Records shown below:
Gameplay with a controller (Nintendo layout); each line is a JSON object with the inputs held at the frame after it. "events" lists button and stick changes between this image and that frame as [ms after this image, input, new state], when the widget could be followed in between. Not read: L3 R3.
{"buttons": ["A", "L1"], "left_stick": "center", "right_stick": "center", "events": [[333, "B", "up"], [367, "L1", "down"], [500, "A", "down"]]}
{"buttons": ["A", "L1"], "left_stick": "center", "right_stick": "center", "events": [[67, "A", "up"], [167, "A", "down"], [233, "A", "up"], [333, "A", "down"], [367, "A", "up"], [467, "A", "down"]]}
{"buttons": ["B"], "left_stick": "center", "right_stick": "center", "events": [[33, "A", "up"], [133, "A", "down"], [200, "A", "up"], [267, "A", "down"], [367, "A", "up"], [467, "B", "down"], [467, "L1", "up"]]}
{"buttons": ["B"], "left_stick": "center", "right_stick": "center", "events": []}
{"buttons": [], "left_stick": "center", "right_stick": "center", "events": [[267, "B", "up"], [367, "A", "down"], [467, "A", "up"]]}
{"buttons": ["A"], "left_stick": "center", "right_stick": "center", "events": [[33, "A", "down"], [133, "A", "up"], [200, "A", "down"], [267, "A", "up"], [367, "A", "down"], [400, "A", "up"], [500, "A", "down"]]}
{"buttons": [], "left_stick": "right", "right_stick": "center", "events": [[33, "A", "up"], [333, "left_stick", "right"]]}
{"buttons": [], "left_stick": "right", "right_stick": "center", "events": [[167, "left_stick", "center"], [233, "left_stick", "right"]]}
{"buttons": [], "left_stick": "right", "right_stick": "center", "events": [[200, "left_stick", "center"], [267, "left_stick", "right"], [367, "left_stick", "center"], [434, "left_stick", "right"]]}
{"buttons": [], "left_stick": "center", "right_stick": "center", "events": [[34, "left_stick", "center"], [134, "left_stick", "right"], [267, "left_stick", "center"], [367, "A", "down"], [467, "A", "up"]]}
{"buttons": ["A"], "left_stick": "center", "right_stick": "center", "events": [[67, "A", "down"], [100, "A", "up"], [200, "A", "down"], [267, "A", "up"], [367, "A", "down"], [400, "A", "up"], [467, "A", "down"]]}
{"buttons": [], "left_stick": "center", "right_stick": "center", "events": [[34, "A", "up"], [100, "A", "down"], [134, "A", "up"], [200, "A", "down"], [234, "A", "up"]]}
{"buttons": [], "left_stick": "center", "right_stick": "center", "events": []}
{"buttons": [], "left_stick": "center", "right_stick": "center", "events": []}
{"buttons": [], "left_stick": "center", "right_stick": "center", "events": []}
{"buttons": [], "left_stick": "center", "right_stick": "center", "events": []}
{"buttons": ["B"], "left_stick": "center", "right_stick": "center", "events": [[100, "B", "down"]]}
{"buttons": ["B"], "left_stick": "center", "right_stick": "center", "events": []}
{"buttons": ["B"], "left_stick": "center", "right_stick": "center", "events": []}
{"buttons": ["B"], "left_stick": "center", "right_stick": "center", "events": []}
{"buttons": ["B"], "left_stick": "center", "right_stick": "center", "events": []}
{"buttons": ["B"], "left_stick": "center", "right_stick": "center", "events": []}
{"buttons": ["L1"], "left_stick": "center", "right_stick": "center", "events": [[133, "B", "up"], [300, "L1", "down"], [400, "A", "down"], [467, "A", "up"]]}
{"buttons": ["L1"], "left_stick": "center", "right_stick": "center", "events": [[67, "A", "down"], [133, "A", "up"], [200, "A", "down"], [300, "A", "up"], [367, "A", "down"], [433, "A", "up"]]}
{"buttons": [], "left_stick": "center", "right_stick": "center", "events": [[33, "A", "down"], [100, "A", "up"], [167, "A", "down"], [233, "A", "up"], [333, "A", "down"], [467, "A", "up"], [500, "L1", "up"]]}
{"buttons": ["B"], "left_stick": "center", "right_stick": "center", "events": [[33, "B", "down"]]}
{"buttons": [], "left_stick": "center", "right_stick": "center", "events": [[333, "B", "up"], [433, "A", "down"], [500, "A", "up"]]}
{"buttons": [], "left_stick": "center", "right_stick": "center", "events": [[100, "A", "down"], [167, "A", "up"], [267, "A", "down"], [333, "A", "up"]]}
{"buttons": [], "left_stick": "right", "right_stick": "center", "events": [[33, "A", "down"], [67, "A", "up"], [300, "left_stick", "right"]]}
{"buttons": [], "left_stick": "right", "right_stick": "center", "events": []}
End of Records shown.
**Prompt:** All of the data shown above must be copied exactly.

**Exercise output:**
Gameplay with a controller (Nintendo layout); each line is a JSON object with the inputs held at the frame after it. "events" lists button and stick changes between this image and that frame as [ms after this image, input, new state], when the widget could be followed in between. Not read: L3 R3.
{"buttons": ["A", "L1"], "left_stick": "center", "right_stick": "center", "events": [[333, "B", "up"], [367, "L1", "down"], [500, "A", "down"]]}
{"buttons": ["A", "L1"], "left_stick": "center", "right_stick": "center", "events": [[67, "A", "up"], [167, "A", "down"], [233, "A", "up"], [333, "A", "down"], [367, "A", "up"], [467, "A", "down"]]}
{"buttons": ["B"], "left_stick": "center", "right_stick": "center", "events": [[33, "A", "up"], [133, "A", "down"], [200, "A", "up"], [267, "A", "down"], [367, "A", "up"], [467, "B", "down"], [467, "L1", "up"]]}
{"buttons": ["B"], "left_stick": "center", "right_stick": "center", "events": []}
{"buttons": [], "left_stick": "center", "right_stick": "center", "events": [[267, "B", "up"], [367, "A", "down"], [467, "A", "up"]]}
{"buttons": ["A"], "left_stick": "center", "right_stick": "center", "events": [[33, "A", "down"], [133, "A", "up"], [200, "A", "down"], [267, "A", "up"], [367, "A", "down"], [400, "A", "up"], [500, "A", "down"]]}
{"buttons": [], "left_stick": "right", "right_stick": "center", "events": [[33, "A", "up"], [333, "left_stick", "right"]]}
{"buttons": [], "left_stick": "right", "right_stick": "center", "events": [[167, "left_stick", "center"], [233, "left_stick", "right"]]}
{"buttons": [], "left_stick": "right", "right_stick": "center", "events": [[200, "left_stick", "center"], [267, "left_stick", "right"], [367, "left_stick", "center"], [434, "left_stick", "right"]]}
{"buttons": [], "left_stick": "center", "right_stick": "center", "events": [[34, "left_stick", "center"], [134, "left_stick", "right"], [267, "left_stick", "center"], [367, "A", "down"], [467, "A", "up"]]}
{"buttons": ["A"], "left_stick": "center", "right_stick": "center", "events": [[67, "A", "down"], [100, "A", "up"], [200, "A", "down"], [267, "A", "up"], [367, "A", "down"], [400, "A", "up"], [467, "A", "down"]]}
{"buttons": [], "left_stick": "center", "right_stick": "center", "events": [[34, "A", "up"], [100, "A", "down"], [134, "A", "up"], [200, "A", "down"], [234, "A", "up"]]}
{"buttons": [], "left_stick": "center", "right_stick": "center", "events": []}
{"buttons": [], "left_stick": "center", "right_stick": "center", "events": []}
{"buttons": [], "left_stick": "center", "right_stick": "center", "events": []}
{"buttons": [], "left_stick": "center", "right_stick": "center", "events": []}
{"buttons": ["B"], "left_stick": "center", "right_stick": "center", "events": [[100, "B", "down"]]}
{"buttons": ["B"], "left_stick": "center", "right_stick": "center", "events": []}
{"buttons": ["B"], "left_stick": "center", "right_stick": "center", "events": []}
{"buttons": ["B"], "left_stick": "center", "right_stick": "center", "events": []}
{"buttons": ["B"], "left_stick": "center", "right_stick": "center", "events": []}
{"buttons": ["B"], "left_stick": "center", "right_stick": "center", "events": []}
{"buttons": ["L1"], "left_stick": "center", "right_stick": "center", "events": [[133, "B", "up"], [300, "L1", "down"], [400, "A", "down"], [467, "A", "up"]]}
{"buttons": ["L1"], "left_stick": "center", "right_stick": "center", "events": [[67, "A", "down"], [133, "A", "up"], [200, "A", "down"], [300, "A", "up"], [367, "A", "down"], [433, "A", "up"]]}
{"buttons": [], "left_stick": "center", "right_stick": "center", "events": [[33, "A", "down"], [100, "A", "up"], [167, "A", "down"], [233, "A", "up"], [333, "A", "down"], [467, "A", "up"], [500, "L1", "up"]]}
{"buttons": ["B"], "left_stick": "center", "right_stick": "center", "events": [[33, "B", "down"]]}
{"buttons": [], "left_stick": "center", "right_stick": "center", "events": [[333, "B", "up"], [433, "A", "down"], [500, "A", "up"]]}
{"buttons": [], "left_stick": "center", "right_stick": "center", "events": [[100, "A", "down"], [167, "A", "up"], [267, "A", "down"], [333, "A", "up"]]}
{"buttons": [], "left_stick": "right", "right_stick": "center", "events": [[33, "A", "down"], [67, "A", "up"], [300, "left_stick", "right"]]}
{"buttons": [], "left_stick": "right", "right_stick": "center", "events": []}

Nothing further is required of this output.